======== Task data ========

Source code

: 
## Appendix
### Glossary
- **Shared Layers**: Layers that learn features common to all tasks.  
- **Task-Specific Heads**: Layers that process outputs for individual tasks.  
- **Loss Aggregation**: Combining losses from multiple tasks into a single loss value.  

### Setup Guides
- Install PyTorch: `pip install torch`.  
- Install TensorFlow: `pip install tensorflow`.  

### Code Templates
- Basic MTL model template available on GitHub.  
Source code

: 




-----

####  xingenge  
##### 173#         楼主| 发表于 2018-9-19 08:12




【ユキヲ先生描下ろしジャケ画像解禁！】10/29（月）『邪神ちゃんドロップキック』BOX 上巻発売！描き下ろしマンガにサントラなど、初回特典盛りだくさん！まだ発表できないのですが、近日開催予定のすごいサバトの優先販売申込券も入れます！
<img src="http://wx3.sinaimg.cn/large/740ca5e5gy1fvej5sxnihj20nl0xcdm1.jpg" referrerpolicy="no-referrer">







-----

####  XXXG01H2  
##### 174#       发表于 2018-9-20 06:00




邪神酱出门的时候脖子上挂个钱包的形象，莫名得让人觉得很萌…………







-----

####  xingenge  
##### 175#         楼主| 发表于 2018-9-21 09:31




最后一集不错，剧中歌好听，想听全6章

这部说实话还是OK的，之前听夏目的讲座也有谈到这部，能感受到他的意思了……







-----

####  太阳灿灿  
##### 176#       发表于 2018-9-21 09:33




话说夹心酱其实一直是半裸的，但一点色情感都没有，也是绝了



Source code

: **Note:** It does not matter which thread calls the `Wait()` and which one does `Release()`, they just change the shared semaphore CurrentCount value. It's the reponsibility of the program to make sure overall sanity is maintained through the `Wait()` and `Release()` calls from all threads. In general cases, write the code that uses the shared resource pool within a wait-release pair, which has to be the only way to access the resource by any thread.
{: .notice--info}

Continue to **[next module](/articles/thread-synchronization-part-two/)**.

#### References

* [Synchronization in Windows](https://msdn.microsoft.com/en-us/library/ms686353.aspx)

========

- **Task to carry out**: Count every line above that holds the string "Install" and give the total, nothing more.

- **Result**: 2